Davon ist heute auch nichts mehr erhalten. In der Romanistik sprechen wir von der Romania submersa, also von der untergegangenen Romania. Ohne das Zeugnis von al-Idrīsī müssten wir nach der Methode Kranzmeyer davon ausgehen, dass Nordafrika nicht tiefgreifend romanisiert gewesen sei. Wir wissen aber, dass das Ggt. der Fall war. Es ist halt im Nachhinein entsprechend arabisiert worden, man spricht auch bzgl. Nordafrika von der Ḥilālisierung, weil es die Banu Ḥilāl waren, die von den Fāṭimiden nach Nordafrika umgesiedelt wurden, um diese kriegerischen Beduinen aus dem Metropolbereich in die Peripherie umzusiedeln und gleichzeitig die abtrünnigen nordafrikanischen Stadthalter zur Raison zu bringen.

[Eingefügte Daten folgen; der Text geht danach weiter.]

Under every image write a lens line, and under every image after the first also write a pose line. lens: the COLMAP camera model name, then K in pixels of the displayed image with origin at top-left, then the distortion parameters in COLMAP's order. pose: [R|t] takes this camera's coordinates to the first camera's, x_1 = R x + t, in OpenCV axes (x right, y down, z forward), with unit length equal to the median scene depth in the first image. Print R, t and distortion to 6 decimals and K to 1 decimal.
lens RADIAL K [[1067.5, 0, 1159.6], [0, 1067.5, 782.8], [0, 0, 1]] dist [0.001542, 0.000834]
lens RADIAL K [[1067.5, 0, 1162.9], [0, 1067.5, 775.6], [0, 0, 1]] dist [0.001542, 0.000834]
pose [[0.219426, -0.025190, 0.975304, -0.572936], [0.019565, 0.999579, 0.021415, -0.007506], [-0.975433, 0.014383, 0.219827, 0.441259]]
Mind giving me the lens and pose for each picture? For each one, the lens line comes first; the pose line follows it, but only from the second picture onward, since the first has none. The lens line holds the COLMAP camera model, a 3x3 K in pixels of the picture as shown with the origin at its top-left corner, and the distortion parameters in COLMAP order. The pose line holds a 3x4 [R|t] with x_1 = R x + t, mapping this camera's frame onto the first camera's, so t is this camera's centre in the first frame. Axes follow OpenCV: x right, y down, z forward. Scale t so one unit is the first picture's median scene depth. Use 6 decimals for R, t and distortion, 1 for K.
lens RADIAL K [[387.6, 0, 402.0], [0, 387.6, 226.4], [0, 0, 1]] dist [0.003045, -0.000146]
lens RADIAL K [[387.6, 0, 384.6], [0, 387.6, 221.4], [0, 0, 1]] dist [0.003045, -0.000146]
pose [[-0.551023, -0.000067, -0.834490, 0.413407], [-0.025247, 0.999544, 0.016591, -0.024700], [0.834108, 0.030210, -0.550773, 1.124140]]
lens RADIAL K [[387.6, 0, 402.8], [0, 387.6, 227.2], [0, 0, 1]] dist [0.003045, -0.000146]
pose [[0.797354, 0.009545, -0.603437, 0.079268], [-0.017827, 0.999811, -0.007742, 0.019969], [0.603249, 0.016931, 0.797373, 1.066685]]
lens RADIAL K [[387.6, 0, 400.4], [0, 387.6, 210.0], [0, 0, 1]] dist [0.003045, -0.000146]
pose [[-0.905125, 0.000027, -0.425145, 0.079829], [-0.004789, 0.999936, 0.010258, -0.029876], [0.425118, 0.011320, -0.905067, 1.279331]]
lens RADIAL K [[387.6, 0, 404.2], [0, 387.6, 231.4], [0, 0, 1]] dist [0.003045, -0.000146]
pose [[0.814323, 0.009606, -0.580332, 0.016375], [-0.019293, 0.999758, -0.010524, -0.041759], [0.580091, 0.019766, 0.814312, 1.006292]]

Also: Die Slawisierung und Germanisierung des fraglichen Gebietes im Nachhinein sagt nichts über seine vorherige Romanisierung aus.
 
Zuletzt bearbeitet:
Die Gegenargumente verschweigt er unverständlicherweise (z. B. "Lavant", das er auf S. 138 aus einer altromanischen Form herleitet).
Ich muss mich korrigieren: In einer Fußnote erwähnt er Lavant (S. 41), dort erwähnt er auch die Entlehnung von Federaun aus romanisch Veterona.
Die Etymologie von Veterona ist laut Pohl 1995 "eindeutig romanisch: *veter-one, d. i. rom. vetus "alt" + augmentatives -one".
(Trotzdem hat Kranzmayer versucht, Veterona eine "illyrische" Herkunft anzuhängen...)
 
Wenn man die "illyrischen" Spekulationen abzieht, bleibt von Kranzmeyers Argumenten wenig übrig.
Man muss sich nicht an dem Begriff „illyrisch“ festbeißen – nimmt an dessen Stelle einfach „vorrömisch“ an.


Die Slawisierung und Germanisierung des fraglichen Gebietes im Nachhinein sagt nichts über seine vorherige Romanisierung aus.
Er vergleicht doch die Namen im Innernorikum mit denen in Rätien und Gallien und stellt fest: In Innernorikum sind so gut wie keine oder weit weniger romanische Namen erhalten geblieben, obwohl in all diesen Gebieten Kelten gelebt und ungefähr zur gleichen Zeit von den Römern „erobert“ worden waren.

Das muss einen oder mehrere Gründe gehabt haben. Für die Annahme, dass, wie Ufernorikum, auch Innernorikum von römischen bzw. romanisierten Bevölkerung geräumt worden wäre, spricht nichts, denn es gab auch bei der Landnahme der Slawen römische bzw. romanisierte und christianisierte Bevölkerung im Land, nur war diese möglicherweise nicht so stark romanisiert/christianisiert wie beispielsweise in Rätien und Gallien, so dass sie das Latein und das Christentum schnell vergaßen und zur ihrer eigenen (keltischen) Sprache - die sie in den ländlichen Gebieten wahrscheinlich auch während der Römerzeit beibehielten -, und zur Vielgötterei zurückkehrten. Das wäre doch möglich, oder?